OK, having given myself a crash course in op amps, I think I've got it figured out.

I am looking to build an in circuit battery monitor, and I wish to measure the current being drawn from each individual cell in a series-parallel battery pack.

I think the circuit below will do all I want it to do, and I now think I've got the resistor values right to give me the correct gain. And I think I've got the right bias voltage to force the output positive over the desired range of -2.5 to +7.5 Amps.

I have been informed that I was nearly correct. 4 diodes in series gives me a handy two point FOUR volt reference, and as much current as I care to waste in the power shunt resistor, to supply the microcontroller, as well as provide an offset bias for the voltage sense module. A hefty cap holds enough charge to drive the microcontroller during its wake time as well as the IR-llLED derived opto-Xceiver, to allow me to maximise the value of the power shunt resistor. Hopefully 1mA continuous should be enough.

What I need is for AN1-7 to read across the range of -2.5 to +7.5 (Amperes through shunts/fuses @ 10 mA/div) and An0 to read actual voltage across the range of 2.8 V to 4.4 V. @ <2 mV/div.

Unless I am completely mistaken this (slightly modified, and broken into its functional blocks) circuit should let me monitor the precise health and charge status of every individual cell in a battery pack, identifying those not delivering their fair share of the load, and/or which self-discharge, dragging down cells connected in parallel.

By keeping a record of each cell's performance over multiple charge and discharge cycles, the right software would be able to maintain a charge map of the battery and recommend cell swaps to keep the battery perfectly in balance, whenever cells drift out of spec, or when a dud cell is replaced.
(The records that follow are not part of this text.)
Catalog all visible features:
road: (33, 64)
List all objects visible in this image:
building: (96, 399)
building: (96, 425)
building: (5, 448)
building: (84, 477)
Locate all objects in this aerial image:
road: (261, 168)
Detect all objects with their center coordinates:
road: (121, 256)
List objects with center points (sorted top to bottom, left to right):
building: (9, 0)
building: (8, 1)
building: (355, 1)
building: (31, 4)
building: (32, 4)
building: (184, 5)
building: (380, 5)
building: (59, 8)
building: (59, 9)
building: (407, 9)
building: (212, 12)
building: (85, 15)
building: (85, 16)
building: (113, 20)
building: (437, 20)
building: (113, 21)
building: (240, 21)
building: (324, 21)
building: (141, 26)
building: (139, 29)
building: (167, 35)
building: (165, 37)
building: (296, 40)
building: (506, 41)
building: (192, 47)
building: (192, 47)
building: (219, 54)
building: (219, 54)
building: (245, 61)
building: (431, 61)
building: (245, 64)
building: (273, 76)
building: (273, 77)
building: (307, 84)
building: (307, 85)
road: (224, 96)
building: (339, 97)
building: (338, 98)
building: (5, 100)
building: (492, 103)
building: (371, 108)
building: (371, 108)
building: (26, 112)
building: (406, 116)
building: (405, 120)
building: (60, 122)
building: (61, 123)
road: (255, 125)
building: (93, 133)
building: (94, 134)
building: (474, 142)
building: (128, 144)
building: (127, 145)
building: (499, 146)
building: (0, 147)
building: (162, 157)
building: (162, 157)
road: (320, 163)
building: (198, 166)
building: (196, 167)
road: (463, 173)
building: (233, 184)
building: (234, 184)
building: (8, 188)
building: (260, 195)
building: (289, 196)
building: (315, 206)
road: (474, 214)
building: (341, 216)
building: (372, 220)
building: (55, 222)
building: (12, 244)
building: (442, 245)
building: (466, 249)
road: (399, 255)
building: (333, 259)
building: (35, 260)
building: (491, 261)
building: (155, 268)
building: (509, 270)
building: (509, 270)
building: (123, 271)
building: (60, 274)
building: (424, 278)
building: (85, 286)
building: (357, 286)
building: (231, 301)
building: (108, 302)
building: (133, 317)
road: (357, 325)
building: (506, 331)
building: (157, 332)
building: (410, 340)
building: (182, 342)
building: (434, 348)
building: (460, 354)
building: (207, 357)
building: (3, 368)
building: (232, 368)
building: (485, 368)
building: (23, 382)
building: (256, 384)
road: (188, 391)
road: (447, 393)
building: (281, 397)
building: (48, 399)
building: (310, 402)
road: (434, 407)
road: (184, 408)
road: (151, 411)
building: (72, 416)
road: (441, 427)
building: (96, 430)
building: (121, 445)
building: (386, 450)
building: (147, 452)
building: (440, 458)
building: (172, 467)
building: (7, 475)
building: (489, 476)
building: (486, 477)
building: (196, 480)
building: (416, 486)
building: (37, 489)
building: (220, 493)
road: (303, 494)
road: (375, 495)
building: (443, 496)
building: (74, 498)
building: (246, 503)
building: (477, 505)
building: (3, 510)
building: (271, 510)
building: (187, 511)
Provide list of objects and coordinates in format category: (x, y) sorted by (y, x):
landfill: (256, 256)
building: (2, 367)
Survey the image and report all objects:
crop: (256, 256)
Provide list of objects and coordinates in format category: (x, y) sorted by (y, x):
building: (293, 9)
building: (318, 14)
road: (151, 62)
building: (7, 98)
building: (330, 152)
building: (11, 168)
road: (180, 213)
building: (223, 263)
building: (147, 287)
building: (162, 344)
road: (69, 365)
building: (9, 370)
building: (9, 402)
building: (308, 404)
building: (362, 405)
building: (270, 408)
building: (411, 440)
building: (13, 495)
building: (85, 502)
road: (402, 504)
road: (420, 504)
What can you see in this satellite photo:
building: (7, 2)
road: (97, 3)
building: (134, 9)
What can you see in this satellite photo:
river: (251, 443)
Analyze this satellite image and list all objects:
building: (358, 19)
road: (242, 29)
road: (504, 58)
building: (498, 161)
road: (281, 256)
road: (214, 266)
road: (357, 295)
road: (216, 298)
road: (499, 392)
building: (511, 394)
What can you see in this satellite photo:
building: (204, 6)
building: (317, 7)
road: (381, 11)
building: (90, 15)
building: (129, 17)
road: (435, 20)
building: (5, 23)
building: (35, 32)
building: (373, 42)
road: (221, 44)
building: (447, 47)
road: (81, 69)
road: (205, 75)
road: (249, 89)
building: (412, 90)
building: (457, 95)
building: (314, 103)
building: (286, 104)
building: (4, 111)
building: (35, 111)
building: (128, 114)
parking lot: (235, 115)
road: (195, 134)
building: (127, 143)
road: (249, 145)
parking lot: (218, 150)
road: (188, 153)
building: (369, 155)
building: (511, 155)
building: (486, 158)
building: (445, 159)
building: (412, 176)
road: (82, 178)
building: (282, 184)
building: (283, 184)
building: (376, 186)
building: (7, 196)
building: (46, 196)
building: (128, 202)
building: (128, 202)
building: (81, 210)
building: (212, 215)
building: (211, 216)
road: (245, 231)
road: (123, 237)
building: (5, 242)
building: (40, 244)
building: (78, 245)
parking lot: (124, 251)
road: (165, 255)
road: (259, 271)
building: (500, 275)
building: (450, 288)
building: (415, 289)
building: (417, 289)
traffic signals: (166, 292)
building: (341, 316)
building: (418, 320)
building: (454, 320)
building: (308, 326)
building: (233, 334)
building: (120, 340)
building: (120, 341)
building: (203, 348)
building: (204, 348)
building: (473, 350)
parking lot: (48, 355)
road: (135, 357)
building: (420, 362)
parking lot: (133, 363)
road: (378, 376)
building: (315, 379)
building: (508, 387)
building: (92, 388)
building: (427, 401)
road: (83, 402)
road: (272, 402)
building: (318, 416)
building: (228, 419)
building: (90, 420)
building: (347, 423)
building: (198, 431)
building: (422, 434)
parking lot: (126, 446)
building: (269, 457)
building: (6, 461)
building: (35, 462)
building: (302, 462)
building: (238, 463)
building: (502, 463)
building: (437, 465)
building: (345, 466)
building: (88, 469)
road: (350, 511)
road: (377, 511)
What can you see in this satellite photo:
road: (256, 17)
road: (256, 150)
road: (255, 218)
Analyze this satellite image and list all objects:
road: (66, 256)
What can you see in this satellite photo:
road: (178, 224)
Big question, do I have it right, or have I made some fundamentally stupid error?

schematic

simulate this circuit – Schematic created using CircuitLab

Best Answer

resistor tolerances make this method of measuring currents impractical (R1-4). You need a different method of level shifting and amplifying the current sense signal. Start with something like this - https://www.maximintegrated.com/en/app-notes/index.mvp/id/4438

Diodes are horrible voltage references -- the voltage on each diode changes by about -2 mV/C. Best use a real voltage reference.

Your circuits will discharge the Li-Ion cells unequally (the resistors in divider feeding the opamp) -- you'll damage the cells if left alone to discharge.